NEW YORK – The Twins went into Saturday's Game 2 of the American League Division Series with no illusions about what they'd face in Masahiro Tanaka, the Yankees starter who's established a record of both mastery over the Twins and mettle in the postseason during his six major league seasons.
Masahiro Tanaka and his off-speed arsenal baffles Twins again
But the Twins' working knowledge of how to handle the 30-year-old righthander amounted to little.
Tanaka represented the worst possible opponent for the Twins at the most inopportune time, beguiling a team that feasts on fastballs by taking his typical approach — one that leans heavily on off-speed pitches — to an even greater extreme during five innings of one-run ball in the Yankees' 8-2 win in Game 2.
He threw just 16 four-seam fastballs among his 83 pitches on Saturday; the 19.2% clip was down from his 30.5% fastball rate during the regular season. The righthander threw his slider — his most effective pitch during his six major league seasons — on the first pitch to 10 of the 19 batters he faced, getting ahead in the count with it on five of those occasions.
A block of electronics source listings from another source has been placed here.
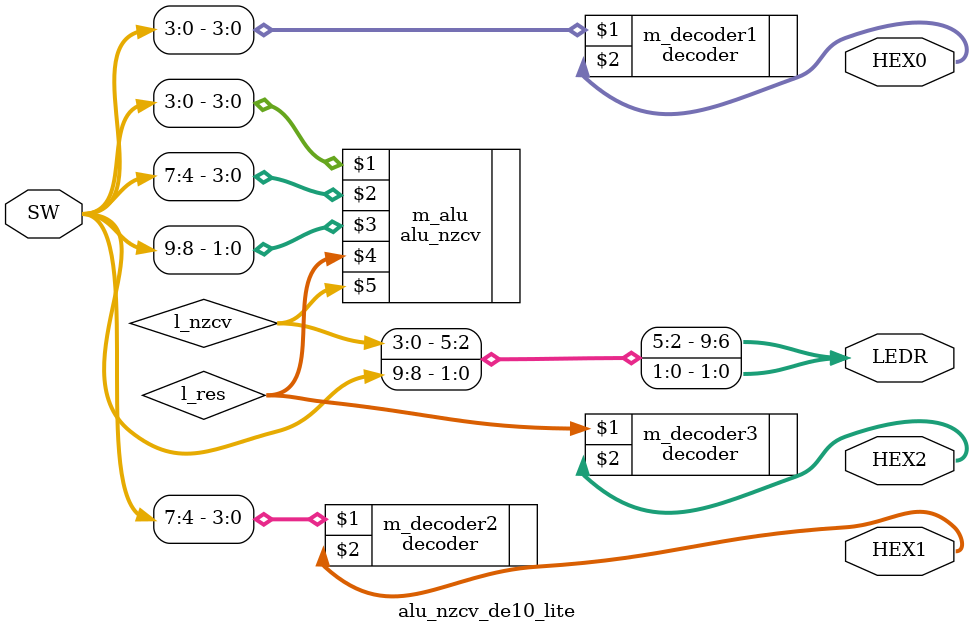
<source format=sv>
/**
 * Top-level module of the extended alu with condition flags.
 * The alu operates on the 4-bit binary numbers in SW[3:0] and SW[7:4].
 * The two input numbers are shown on displays HEX0 and HEX1.
 * The control signal is shown using LEDR1 and LEDR0.
 * The result is shown on display HEX2.
 * The NZCV flags are shown on the leds LEDR9, LEDR8, LEDR7 and LEDR6.
 *
 * @param SW bits of ten switch buttons SW9 - SW0.
 * @param LEDR output bits corresponding to the board's ten leds LEDR9 - LEDR0.
 * @param HEX0 output bits which drive the seven-segment display HEX0.
 * @param HEX1 output bits which drive the seven-segment display HEX1.
 * @param HEX2 output bits which drive the seven-segment display HEX2.
 **/
module alu_nzcv_de10_lite( input  logic [9:0] SW,
                           output logic [9:0] LEDR,
                           output logic [6:0] HEX0,
                           output logic [6:0] HEX1,
                           output logic [6:0] HEX2 );
              
  logic [3:0] l_res;
  logic [3:0] l_nzcv;
               
  decoder m_decoder1(SW[3:0], HEX0);
  decoder m_decoder2(SW[7:4], HEX1);
  
  alu_nzcv #(4) m_alu(
      SW[3:0],
      SW[7:4],
      SW[9:8],
      l_res,
      l_nzcv
  );
  
  decoder m_decoder3(l_res, HEX2);
  
  assign LEDR[1:0] = SW[9:8];
  assign LEDR[9:6] = l_nzcv;
endmodule

</source>
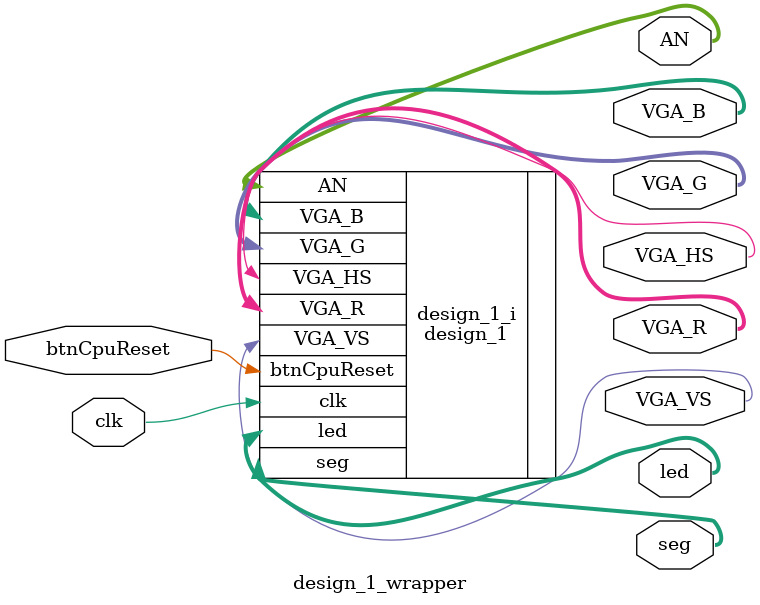
<source format=v>
`timescale 1 ps / 1 ps

module design_1_wrapper
   (AN,
    VGA_B,
    VGA_G,
    VGA_HS,
    VGA_R,
    VGA_VS,
    btnCpuReset,
    clk,
    led,
    seg);
  output [7:0]AN;
  output [3:0]VGA_B;
  output [3:0]VGA_G;
  output VGA_HS;
  output [3:0]VGA_R;
  output VGA_VS;
  input btnCpuReset;
  input clk;
  output [8:0]led;
  output [6:0]seg;

  wire [7:0]AN;
  wire [3:0]VGA_B;
  wire [3:0]VGA_G;
  wire VGA_HS;
  wire [3:0]VGA_R;
  wire VGA_VS;
  wire btnCpuReset;
  wire clk;
  wire [8:0]led;
  wire [6:0]seg;

  design_1 design_1_i
       (.AN(AN),
        .VGA_B(VGA_B),
        .VGA_G(VGA_G),
        .VGA_HS(VGA_HS),
        .VGA_R(VGA_R),
        .VGA_VS(VGA_VS),
        .btnCpuReset(btnCpuReset),
        .clk(clk),
        .led(led),
        .seg(seg));
endmodule

</source>
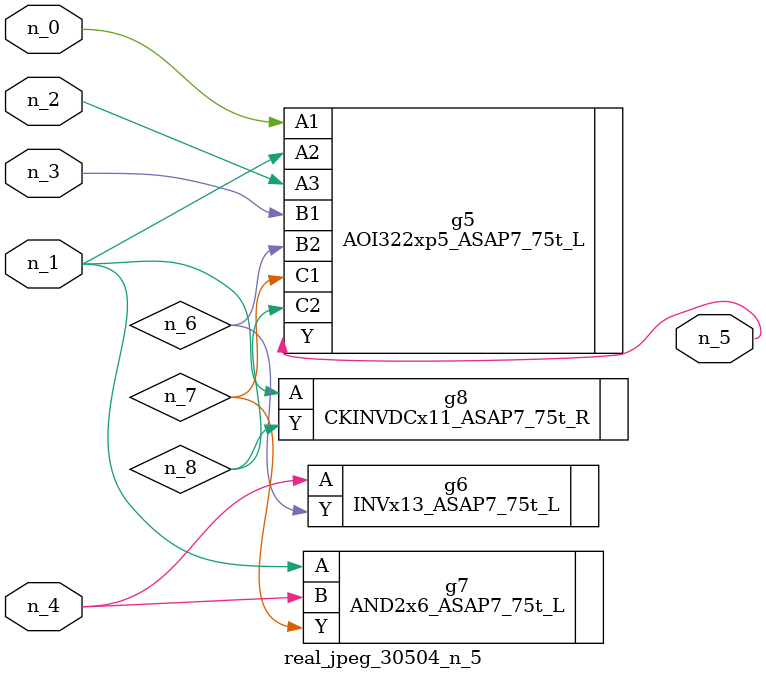
<source format=v>
module real_jpeg_30504_n_5 (n_4, n_0, n_1, n_2, n_3, n_5);

input n_4;
input n_0;
input n_1;
input n_2;
input n_3;

output n_5;

wire n_8;
wire n_6;
wire n_7;

AOI322xp5_ASAP7_75t_L g5 ( 
.A1(n_0),
.A2(n_1),
.A3(n_2),
.B1(n_3),
.B2(n_6),
.C1(n_7),
.C2(n_8),
.Y(n_5)
);

AND2x6_ASAP7_75t_L g7 ( 
.A(n_1),
.B(n_4),
.Y(n_7)
);

CKINVDCx11_ASAP7_75t_R g8 ( 
.A(n_1),
.Y(n_8)
);

INVx13_ASAP7_75t_L g6 ( 
.A(n_4),
.Y(n_6)
);


endmodule
</source>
It forced the Twins to try to hit breaking pitches or sinkers, rather than waiting on the four-seamers that wouldn't come, and they were rarely able to do so with any force. They hit just two of Tanaka's pitches hard: a groundout that left Max Kepler's bat at 103.3 mph in the first inning, and an Eddie Rosario fourth-inning single that had an exit velocity of 99.6 mph.
"He threw [16] fastballs. We're a good-hitting fastball team," catcher Mitch Garver said. "He doesn't leave too many off-speed pitches over the plate. We got runners on. Rosie hit a ball hard there, right to [D.J.] LeMahieu and he was able to turn that. Being able to scratch one on — I had a 3-1 splitter that was down and away, probably wasn't even a strike. I broke my bat on it, but I had so much room on the right to scratch a run across. That's what made it tough."
Tanaka is 6-0 with a 2.21 ERA in his career against the Twins, who've never homered off him in 40 ⅔ innings. But in October, their frustration against him is becoming a familiar theme in the American League: Tanaka has allowed just six runs in his past 35 innings of postseason work, dating to his first start in the 2017 ALDS.
"He's just really good at his craft," Yankees manager Aaron Boone said. "He understands his body, his mechanics, can do a lot of things with the ball. I thought he threw some good split-[fingered fastballs]. The slider was a real factor for him. I saw him elevate the heater at times and gave us just what we needed."
Should the Twins win their next two games at Target Field to force a Game 5 at Yankee Stadium, they could see Tanaka again — as a starter or out of the bullpen — in a park where he's got a career 3.36 ERA.
For all the work before them — first to end a 12-game postseason losing streak against the Yankees, and then to win a Game 4 at Target Field to force the series to its limits — the fact Tanaka could be waiting for them again makes the task even more daunting.